The current finding in this study of female participants having significantly superior knowledge of these non-pharmaceutical preventive measures compared to the males is an interesting one. Although this is analysed with caution, but it is noteworthy that reports [34,35] have shown that women make up 70% of the global health workforce and are highly represented on the front lines. They have been reported to be at high risk of frequent exposure to patients with high viral loads of COVID-19 infection [34,35]. Recent data show that, of the total healthcare workers infected with COVID-19 in Spain and Italy, 72% and 66% respectively were women [36]. There is no doubt that it will be of good public health if females have adequate knowledge of these NPIs. According to World Health Organization [37], equitable access to relevant training on infection prevention and control measures, personal protective equipment (PPE), essential products for hygiene and sanitation, and psychosocial support are critical for keeping health and social workers and their patients safe and healthy.

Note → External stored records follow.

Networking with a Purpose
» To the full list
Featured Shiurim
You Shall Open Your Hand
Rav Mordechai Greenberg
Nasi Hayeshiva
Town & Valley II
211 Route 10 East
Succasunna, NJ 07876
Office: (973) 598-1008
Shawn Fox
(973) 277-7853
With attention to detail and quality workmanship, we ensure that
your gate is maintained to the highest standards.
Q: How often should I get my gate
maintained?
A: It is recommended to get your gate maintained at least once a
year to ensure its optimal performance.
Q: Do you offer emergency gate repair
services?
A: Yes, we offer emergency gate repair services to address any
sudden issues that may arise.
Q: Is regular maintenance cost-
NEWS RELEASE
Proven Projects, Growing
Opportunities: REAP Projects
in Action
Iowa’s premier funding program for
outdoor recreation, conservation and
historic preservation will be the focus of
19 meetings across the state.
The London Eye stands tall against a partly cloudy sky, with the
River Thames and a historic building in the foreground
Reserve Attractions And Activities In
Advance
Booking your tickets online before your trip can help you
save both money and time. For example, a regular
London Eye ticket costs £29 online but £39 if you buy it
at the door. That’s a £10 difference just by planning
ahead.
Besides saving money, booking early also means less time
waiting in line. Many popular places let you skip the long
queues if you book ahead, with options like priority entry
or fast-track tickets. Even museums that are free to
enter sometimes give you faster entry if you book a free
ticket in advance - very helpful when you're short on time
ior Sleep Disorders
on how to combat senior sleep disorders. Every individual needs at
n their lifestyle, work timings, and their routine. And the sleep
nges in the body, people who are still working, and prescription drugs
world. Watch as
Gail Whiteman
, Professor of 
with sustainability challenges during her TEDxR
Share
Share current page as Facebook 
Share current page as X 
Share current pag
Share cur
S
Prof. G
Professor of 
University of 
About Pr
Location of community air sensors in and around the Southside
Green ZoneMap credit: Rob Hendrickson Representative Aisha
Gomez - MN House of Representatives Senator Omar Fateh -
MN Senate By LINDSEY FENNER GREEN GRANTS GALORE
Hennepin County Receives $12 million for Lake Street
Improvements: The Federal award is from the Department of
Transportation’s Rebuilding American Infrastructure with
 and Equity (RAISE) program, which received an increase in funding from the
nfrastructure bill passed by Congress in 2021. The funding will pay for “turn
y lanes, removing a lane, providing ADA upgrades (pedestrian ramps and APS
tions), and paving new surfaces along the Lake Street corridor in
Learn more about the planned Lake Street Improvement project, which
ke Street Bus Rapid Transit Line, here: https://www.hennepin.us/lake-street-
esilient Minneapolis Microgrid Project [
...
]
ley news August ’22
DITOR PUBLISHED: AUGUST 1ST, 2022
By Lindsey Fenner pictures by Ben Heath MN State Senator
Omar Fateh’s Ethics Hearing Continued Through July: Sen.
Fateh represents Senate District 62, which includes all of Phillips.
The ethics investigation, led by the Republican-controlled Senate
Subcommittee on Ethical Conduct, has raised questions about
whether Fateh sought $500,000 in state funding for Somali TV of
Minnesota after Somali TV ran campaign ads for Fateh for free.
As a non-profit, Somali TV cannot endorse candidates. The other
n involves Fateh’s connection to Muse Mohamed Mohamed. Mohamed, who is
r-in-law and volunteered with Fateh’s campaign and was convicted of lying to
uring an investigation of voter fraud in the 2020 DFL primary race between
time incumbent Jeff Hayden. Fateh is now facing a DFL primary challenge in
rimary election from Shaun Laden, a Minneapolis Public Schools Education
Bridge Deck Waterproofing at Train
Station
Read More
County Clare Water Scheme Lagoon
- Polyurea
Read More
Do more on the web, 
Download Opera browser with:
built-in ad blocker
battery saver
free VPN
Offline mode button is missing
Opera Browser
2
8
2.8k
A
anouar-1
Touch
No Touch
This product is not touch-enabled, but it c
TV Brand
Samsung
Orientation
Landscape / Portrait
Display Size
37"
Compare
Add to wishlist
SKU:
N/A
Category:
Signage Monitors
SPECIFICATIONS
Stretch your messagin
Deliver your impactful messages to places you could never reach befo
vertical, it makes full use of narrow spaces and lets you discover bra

It was further stated that these elements should take account of the specific needs of women, including differences in design and size of PPE which may compromise the protective benefit for women [37]. In fact, there is limited availability of sex and age disaggregated data, thus hampering analysis of gendered implications of COVID-19 and the development of appropriate responses [37].
Strengths and Limitations of the Study
The study population is a fair representation of the youths from different parts of the country occasioned by the Admission Criteria being used for admission of students into Federal Government Universities in Nigeria, which ensures that admission of Nigerians from every state in Nigeria into the Federal Universities. This has made our sample to have appreciable representation of Nigerian youths. Even the gender proportion in this study could be seen as a good reflection of what obtains in the Nigerian society. However, the generalization of the results of this study should still be done with caution because of the sample size compared to the entire population of the country.

5. Conclusions

1. The study has revealed that the participants were significantly very knowledge about the non-pharmaceutical intervention (NPIs) against COVID-19 Pandemic with scores of over 90% in all of them except in wearing of face masks and staying at home as much as possible where they had less than 90% but over 70%.
2. There was a significant gender association with their knowledge of these important non-pharmaceutical interventions against COVID-19 Pandemic with the females having significant superior knowledge than the males.

6. Recommendations

It will be worthwhile to have more related studies with larger sample sizes, especially involving further exploration of any possible gender associations with NPIs against COVID-19 Pandemic.